In posting this, some may accuse me of having an ax to grind, just because at lunchtime yesterday at the Hall Arts Center Parking Garage I got stuck behind a long line of cars belonging to Exxon shareholders that were leaving the company’s meeting at the Meyerson Symphony Center.
But I hold no particular grudge against them, or against CEO Rex Tillerson, who has (refreshingly, for an oil company executive) been willing to acknowledge that human activity and greenhouse gases contribute to climate change. However, as a member of the media, I bristle at Tillerson’s claim, noted by the Dallas Morning News, that it’s the media’s fault that people have come to believe that modern natural gas drilling can lead to contamination of underground water tables.

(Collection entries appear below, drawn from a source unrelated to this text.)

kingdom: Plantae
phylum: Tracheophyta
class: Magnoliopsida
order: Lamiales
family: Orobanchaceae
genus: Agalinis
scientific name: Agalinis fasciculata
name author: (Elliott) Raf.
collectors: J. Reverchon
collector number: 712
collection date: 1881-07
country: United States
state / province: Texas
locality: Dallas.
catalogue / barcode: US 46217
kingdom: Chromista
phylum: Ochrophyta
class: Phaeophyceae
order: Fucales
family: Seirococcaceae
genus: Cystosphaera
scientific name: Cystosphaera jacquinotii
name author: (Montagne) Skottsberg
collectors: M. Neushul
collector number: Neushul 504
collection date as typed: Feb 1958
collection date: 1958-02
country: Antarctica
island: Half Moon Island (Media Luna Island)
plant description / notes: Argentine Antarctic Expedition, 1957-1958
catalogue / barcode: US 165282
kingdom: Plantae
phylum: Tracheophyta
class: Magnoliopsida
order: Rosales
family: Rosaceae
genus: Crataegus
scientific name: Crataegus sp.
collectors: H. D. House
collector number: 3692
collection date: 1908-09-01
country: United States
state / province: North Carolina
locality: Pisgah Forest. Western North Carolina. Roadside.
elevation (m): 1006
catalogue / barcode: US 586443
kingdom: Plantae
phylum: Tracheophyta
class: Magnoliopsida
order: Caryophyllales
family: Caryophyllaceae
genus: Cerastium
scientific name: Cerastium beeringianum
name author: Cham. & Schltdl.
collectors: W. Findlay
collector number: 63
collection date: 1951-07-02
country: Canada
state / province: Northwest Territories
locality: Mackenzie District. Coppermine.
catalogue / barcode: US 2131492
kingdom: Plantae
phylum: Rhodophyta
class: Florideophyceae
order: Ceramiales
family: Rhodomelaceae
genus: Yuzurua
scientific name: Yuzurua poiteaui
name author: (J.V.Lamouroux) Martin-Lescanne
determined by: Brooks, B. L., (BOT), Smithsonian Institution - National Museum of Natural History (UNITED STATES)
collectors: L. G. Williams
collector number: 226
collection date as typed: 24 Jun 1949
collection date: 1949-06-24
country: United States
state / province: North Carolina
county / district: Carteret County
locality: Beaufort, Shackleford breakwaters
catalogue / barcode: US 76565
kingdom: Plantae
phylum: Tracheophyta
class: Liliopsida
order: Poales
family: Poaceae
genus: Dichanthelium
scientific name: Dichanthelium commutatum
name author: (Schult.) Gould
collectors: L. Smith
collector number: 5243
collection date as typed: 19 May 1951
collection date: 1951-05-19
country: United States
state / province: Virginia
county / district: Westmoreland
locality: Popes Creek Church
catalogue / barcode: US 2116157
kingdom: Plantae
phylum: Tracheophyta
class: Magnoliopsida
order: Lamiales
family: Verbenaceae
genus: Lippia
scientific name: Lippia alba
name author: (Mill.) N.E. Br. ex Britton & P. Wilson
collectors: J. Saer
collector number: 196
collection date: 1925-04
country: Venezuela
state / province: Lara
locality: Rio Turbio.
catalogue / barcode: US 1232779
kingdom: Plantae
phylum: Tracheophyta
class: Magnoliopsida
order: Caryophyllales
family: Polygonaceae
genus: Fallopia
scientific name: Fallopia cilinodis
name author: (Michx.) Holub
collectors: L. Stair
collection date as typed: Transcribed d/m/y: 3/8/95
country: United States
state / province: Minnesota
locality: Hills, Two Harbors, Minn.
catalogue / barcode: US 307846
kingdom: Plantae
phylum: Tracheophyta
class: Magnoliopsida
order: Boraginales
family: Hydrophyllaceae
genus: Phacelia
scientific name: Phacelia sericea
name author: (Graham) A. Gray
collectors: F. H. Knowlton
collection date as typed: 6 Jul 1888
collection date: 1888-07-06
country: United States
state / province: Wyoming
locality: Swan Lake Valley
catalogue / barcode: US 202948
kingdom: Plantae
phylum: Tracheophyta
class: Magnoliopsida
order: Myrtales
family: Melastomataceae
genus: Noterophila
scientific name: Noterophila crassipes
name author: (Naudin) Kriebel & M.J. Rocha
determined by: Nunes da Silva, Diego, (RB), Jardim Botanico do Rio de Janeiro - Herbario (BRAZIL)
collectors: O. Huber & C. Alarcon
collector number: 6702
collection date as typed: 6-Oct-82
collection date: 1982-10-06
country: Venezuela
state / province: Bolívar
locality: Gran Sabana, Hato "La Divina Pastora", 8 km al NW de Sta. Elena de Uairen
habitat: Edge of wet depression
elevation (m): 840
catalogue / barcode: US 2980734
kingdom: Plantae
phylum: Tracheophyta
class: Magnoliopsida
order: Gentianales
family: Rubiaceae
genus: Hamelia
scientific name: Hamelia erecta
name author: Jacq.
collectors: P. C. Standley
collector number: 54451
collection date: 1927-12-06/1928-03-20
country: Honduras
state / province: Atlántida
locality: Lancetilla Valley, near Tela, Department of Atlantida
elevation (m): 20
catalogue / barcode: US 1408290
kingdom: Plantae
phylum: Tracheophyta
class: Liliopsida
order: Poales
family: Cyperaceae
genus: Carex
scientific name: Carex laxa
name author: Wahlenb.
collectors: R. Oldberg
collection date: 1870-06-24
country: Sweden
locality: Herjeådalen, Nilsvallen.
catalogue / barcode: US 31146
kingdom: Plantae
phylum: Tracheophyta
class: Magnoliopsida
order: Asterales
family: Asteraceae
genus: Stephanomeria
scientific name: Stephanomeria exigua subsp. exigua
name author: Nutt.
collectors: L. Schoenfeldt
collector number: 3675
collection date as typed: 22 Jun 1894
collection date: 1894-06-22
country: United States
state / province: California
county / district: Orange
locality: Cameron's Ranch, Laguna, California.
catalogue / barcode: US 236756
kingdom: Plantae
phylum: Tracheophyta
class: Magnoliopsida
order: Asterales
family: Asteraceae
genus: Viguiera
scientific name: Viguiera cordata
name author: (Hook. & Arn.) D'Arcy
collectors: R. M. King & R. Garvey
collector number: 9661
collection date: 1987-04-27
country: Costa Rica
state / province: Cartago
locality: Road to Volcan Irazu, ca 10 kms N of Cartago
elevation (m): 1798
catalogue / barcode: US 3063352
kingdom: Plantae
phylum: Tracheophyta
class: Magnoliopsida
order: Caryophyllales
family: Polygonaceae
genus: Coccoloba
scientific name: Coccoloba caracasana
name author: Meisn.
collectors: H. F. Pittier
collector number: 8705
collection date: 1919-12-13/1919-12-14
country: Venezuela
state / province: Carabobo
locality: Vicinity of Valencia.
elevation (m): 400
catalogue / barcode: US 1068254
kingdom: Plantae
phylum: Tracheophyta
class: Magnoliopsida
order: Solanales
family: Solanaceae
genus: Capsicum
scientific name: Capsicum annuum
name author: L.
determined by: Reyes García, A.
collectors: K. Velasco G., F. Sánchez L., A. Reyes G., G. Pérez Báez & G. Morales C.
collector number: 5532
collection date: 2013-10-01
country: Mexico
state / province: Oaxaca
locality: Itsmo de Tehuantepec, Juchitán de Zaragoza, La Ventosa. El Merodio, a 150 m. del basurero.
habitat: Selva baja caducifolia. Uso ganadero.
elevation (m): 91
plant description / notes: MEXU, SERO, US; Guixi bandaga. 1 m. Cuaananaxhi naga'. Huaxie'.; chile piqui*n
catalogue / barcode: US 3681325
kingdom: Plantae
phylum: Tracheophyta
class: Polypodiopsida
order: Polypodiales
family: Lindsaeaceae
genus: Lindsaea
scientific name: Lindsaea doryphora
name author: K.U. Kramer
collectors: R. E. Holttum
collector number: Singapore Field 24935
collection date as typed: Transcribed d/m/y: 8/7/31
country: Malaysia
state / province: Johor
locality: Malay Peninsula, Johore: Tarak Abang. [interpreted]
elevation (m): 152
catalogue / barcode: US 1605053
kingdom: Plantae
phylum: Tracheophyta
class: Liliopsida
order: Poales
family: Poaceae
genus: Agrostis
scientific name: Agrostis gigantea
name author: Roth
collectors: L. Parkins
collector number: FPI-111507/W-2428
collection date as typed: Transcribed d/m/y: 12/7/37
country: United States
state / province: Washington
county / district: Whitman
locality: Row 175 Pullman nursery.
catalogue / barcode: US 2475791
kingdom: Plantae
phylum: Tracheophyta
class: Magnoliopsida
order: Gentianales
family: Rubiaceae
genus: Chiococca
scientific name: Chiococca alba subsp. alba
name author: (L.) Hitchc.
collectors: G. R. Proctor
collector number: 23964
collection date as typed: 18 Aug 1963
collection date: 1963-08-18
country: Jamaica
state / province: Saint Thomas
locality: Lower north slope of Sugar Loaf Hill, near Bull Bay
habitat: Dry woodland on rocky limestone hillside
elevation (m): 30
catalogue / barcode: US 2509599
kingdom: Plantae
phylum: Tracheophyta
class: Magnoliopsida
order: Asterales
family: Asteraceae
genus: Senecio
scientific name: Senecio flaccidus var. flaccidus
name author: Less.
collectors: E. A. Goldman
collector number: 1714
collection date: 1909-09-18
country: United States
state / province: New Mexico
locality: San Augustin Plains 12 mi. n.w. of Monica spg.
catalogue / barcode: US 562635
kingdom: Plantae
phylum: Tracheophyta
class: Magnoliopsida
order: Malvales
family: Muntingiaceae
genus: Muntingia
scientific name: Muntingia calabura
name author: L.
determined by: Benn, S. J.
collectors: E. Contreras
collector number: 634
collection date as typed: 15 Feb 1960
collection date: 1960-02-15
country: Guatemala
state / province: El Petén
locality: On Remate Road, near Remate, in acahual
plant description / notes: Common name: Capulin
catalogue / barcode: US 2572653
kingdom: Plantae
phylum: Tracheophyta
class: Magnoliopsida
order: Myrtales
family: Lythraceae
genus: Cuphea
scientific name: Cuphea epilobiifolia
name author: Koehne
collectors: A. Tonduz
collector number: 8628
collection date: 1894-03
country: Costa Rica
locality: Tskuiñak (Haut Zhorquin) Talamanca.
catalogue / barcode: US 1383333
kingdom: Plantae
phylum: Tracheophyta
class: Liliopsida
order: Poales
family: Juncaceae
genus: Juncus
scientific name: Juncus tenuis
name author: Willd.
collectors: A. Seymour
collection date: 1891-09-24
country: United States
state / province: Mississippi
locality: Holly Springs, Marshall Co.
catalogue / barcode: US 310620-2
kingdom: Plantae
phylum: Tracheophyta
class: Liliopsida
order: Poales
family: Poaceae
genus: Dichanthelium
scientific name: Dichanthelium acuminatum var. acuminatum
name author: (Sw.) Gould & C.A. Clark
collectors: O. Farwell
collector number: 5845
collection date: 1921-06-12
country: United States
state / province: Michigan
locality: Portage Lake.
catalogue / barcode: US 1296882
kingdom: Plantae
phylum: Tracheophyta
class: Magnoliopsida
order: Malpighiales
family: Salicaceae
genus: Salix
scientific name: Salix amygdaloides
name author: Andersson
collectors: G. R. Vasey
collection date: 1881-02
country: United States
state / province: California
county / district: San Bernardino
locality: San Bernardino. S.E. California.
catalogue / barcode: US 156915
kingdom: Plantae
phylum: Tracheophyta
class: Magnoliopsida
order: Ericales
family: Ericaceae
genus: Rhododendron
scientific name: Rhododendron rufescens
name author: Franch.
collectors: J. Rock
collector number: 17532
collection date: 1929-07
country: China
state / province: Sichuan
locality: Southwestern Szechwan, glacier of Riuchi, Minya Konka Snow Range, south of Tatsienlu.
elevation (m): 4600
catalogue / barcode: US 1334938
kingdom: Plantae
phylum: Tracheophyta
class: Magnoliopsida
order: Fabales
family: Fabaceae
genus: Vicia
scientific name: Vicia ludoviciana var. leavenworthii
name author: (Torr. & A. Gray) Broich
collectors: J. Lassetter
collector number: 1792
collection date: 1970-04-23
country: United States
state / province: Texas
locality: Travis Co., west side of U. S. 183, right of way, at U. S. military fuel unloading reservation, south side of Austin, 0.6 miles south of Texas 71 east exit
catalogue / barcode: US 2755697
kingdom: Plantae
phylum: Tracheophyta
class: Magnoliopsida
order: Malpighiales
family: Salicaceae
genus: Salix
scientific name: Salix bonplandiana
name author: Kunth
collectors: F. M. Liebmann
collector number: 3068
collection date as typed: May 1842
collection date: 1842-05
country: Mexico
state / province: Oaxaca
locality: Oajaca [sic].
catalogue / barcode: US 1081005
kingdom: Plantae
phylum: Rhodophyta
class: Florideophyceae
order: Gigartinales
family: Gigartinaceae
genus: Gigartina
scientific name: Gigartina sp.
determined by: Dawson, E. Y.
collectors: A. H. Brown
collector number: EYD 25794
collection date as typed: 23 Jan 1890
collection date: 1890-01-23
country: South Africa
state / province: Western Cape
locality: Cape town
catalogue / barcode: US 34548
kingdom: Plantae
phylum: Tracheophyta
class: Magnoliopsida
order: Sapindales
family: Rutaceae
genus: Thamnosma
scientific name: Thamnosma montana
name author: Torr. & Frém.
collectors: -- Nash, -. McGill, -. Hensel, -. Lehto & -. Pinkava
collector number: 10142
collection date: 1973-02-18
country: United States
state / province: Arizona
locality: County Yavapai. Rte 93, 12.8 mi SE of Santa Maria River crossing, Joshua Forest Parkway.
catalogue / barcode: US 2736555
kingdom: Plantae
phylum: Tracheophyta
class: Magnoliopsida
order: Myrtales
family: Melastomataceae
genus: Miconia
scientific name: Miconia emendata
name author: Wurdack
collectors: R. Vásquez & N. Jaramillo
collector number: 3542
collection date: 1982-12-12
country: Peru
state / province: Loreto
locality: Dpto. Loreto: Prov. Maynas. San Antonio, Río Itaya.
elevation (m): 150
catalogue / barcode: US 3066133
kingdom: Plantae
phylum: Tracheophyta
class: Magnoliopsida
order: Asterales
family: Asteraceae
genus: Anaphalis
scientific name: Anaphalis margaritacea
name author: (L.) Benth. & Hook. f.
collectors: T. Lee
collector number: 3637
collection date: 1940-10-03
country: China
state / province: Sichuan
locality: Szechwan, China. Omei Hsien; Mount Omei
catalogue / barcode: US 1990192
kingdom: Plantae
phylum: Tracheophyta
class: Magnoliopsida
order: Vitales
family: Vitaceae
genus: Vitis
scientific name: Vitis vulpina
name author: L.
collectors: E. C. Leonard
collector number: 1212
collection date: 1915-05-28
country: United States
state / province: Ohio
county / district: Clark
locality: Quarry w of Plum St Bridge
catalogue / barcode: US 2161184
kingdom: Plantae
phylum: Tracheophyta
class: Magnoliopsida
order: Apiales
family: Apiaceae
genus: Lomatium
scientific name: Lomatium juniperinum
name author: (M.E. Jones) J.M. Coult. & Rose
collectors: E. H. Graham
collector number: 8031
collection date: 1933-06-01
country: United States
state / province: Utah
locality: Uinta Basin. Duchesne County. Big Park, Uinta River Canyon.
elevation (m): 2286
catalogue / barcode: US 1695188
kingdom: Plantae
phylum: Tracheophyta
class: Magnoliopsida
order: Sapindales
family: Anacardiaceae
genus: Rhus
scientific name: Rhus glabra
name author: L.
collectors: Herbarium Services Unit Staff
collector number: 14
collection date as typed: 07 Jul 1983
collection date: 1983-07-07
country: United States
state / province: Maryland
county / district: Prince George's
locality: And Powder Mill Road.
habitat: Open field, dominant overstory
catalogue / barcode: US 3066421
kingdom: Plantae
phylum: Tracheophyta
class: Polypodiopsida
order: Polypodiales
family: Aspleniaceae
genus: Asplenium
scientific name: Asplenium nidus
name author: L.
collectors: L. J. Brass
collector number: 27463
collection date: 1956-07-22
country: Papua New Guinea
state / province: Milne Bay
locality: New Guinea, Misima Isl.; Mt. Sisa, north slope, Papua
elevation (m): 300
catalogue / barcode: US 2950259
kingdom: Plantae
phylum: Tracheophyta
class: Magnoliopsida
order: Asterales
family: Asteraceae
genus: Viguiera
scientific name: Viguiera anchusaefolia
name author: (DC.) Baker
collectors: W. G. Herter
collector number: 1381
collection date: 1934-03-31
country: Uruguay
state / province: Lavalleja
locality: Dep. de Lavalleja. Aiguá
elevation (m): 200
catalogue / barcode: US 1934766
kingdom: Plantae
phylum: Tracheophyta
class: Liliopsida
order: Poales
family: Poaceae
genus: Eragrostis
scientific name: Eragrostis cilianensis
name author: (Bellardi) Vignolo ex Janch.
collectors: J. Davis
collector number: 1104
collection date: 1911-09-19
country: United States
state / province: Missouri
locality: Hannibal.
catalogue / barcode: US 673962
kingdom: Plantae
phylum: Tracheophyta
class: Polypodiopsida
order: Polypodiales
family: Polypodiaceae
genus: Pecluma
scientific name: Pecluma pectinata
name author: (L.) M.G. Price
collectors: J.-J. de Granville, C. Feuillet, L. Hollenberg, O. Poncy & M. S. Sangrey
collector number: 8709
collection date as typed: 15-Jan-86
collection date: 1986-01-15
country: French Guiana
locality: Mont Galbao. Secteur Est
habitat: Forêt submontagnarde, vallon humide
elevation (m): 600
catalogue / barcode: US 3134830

Sure, there have been a number of documented instances in which people have been able to set their faucet water on fire shortly after natural gas drilling began nearby. But, Tillerson said:
Maybe an old gas well was disturbed and began leaking. Or maybe when the population grows in rural areas, people drill more water wells and draw more water from the underground table, stirring up naturally occurring gas, or gas that leaked many decades ago.
“You don’t have to be too much of a snoop-dog reporter to think there were probably wells drilled in the 1920s, and that people didn’t care about contaminating the water table,” he said.
“All of that water withdrawal has moved a lot of this contamination around and made it very difficult to know where it originated.”
I suggest all media outlets immediately hire a snoop-dog reporter.